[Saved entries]
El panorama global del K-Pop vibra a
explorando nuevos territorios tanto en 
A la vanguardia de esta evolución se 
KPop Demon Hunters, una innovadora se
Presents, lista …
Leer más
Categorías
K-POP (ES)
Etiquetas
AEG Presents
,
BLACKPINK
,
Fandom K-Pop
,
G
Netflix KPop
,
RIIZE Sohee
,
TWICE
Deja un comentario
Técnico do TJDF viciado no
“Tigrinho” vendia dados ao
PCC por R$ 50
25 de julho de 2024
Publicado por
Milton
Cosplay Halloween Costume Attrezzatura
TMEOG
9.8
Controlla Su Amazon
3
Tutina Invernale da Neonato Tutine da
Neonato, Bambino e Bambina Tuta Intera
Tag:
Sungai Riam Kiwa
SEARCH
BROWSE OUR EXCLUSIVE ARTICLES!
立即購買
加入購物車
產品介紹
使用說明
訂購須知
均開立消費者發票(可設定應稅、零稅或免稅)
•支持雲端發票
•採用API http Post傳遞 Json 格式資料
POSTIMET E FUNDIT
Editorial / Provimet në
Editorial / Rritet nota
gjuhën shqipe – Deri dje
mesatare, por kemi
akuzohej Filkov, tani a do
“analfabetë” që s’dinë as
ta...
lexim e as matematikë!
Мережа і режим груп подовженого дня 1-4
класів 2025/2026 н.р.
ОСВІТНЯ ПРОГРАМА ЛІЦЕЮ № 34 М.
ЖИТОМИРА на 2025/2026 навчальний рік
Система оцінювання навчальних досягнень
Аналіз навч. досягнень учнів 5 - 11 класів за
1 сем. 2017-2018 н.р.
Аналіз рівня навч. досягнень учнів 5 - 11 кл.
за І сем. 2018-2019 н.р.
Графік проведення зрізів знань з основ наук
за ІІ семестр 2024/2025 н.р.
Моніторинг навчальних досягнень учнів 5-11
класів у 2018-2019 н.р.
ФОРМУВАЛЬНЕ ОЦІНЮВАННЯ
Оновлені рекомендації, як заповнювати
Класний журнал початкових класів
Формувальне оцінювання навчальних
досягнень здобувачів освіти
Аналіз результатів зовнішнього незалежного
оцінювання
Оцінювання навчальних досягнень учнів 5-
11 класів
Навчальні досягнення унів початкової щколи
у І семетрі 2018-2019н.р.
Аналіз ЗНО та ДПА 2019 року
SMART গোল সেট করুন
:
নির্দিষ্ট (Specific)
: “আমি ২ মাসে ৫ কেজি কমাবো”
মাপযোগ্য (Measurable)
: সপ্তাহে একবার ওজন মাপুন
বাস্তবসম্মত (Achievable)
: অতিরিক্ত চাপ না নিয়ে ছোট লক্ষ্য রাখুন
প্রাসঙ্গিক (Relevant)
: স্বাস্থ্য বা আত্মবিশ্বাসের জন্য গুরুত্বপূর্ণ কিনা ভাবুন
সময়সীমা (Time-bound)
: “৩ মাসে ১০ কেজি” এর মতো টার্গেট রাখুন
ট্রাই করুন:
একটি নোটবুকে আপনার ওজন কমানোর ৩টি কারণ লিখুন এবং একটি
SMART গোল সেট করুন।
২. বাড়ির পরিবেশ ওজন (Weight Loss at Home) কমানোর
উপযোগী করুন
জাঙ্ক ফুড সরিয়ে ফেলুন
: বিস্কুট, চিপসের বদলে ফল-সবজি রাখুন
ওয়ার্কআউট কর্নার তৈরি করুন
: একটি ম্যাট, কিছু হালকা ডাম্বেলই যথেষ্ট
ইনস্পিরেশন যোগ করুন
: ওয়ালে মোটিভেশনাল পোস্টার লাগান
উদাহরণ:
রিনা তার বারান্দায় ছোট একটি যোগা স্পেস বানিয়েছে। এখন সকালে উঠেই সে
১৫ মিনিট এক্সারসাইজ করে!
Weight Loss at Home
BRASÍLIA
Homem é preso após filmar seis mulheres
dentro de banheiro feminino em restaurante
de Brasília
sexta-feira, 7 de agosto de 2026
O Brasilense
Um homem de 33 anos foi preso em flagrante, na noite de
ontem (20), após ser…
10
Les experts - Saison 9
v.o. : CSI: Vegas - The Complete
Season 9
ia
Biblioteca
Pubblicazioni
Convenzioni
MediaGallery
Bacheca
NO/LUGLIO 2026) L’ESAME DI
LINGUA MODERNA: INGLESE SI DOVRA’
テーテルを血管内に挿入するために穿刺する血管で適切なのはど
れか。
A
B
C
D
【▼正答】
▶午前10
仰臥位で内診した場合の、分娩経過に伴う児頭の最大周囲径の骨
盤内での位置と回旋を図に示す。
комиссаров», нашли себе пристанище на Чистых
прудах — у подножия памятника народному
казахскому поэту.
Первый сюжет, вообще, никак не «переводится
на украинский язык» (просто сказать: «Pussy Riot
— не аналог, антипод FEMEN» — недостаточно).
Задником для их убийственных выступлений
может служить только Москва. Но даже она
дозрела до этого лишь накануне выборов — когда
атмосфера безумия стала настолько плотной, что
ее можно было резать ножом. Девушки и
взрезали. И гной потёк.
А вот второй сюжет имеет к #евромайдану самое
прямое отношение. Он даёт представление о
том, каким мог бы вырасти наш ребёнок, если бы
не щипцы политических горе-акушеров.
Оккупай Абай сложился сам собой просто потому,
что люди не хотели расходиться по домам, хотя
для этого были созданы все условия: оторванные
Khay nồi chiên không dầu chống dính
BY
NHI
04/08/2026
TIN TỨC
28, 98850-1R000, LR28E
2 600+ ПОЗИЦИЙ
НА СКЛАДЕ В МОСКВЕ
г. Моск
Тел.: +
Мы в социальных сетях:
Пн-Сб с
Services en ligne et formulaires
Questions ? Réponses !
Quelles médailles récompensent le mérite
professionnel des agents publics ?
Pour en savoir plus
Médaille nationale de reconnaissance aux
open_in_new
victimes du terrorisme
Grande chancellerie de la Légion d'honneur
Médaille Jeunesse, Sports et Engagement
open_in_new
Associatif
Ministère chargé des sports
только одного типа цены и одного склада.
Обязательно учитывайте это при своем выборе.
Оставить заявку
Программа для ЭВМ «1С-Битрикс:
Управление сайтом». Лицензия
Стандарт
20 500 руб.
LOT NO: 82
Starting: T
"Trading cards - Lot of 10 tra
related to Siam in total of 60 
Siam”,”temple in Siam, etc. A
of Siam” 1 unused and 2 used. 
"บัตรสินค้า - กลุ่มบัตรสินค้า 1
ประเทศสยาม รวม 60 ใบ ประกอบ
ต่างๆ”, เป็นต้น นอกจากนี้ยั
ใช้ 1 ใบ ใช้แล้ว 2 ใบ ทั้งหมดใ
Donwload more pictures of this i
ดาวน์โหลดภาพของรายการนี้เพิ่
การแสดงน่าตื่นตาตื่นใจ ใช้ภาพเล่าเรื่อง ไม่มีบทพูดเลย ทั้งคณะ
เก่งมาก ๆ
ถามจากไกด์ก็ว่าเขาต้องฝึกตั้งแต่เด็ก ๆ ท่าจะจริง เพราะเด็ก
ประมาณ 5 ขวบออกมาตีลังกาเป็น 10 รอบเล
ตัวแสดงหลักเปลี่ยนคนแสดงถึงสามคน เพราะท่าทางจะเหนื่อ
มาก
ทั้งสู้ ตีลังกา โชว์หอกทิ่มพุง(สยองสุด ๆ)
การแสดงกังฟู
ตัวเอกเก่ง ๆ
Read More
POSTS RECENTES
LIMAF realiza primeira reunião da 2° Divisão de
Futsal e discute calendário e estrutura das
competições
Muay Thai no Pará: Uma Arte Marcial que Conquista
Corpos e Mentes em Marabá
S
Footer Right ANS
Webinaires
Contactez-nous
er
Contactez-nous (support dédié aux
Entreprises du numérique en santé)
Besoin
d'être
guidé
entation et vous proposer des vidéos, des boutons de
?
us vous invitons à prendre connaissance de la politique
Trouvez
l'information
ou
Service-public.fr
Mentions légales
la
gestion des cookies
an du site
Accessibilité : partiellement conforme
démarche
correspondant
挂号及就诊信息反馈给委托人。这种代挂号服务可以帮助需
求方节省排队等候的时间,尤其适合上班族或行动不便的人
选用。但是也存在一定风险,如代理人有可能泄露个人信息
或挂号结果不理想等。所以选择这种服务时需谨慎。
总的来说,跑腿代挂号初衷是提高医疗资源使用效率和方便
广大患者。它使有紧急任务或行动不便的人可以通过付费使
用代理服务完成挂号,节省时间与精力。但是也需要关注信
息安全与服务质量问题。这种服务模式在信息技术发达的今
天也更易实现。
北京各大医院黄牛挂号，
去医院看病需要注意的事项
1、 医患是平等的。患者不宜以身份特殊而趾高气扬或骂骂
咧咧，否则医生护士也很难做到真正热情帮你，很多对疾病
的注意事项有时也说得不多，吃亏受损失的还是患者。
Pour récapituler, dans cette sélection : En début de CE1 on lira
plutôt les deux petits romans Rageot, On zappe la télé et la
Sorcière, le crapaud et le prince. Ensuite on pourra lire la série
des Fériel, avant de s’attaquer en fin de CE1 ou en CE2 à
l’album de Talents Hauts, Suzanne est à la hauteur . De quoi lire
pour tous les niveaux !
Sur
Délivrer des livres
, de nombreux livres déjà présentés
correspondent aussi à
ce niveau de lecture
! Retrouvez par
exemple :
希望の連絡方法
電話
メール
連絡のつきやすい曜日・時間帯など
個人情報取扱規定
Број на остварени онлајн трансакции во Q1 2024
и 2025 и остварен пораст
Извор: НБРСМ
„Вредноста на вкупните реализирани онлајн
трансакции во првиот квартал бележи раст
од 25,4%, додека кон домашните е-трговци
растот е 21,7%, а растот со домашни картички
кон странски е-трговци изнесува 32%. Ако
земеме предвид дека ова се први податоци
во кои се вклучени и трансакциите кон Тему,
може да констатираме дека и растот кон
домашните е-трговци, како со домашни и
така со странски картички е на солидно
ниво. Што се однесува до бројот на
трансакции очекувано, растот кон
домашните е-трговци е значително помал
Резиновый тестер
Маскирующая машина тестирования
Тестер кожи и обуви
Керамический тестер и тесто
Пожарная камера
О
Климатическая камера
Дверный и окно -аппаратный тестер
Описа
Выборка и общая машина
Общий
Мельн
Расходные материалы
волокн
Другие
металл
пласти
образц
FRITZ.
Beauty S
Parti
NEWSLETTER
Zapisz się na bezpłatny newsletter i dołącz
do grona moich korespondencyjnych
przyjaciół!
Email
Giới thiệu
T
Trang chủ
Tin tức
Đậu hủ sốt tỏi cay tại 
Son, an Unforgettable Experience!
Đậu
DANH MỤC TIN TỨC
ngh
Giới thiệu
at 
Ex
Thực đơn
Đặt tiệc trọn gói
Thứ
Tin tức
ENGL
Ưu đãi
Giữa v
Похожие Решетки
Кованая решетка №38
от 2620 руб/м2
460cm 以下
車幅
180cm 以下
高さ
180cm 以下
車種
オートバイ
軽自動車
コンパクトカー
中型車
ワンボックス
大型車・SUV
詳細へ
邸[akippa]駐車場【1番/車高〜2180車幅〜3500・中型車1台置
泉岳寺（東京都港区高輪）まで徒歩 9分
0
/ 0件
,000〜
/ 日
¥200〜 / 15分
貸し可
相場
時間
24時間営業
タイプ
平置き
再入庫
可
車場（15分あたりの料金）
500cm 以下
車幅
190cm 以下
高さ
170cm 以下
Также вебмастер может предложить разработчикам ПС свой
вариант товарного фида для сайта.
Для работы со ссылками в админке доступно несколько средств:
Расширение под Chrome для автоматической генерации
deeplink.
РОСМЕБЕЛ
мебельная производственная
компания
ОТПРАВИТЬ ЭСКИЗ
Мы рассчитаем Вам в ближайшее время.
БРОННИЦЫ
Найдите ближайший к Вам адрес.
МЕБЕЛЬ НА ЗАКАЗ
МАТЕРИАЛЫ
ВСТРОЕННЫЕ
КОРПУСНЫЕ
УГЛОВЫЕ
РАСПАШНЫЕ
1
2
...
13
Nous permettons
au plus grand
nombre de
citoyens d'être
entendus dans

● Prompt
Show each line above that contains the string "lire". Match case exactly.

● Finished task
Sorcière, le crapaud et le prince. Ensuite on pourra lire la série
l’album de Talents Hauts, Suzanne est à la hauteur . De quoi lire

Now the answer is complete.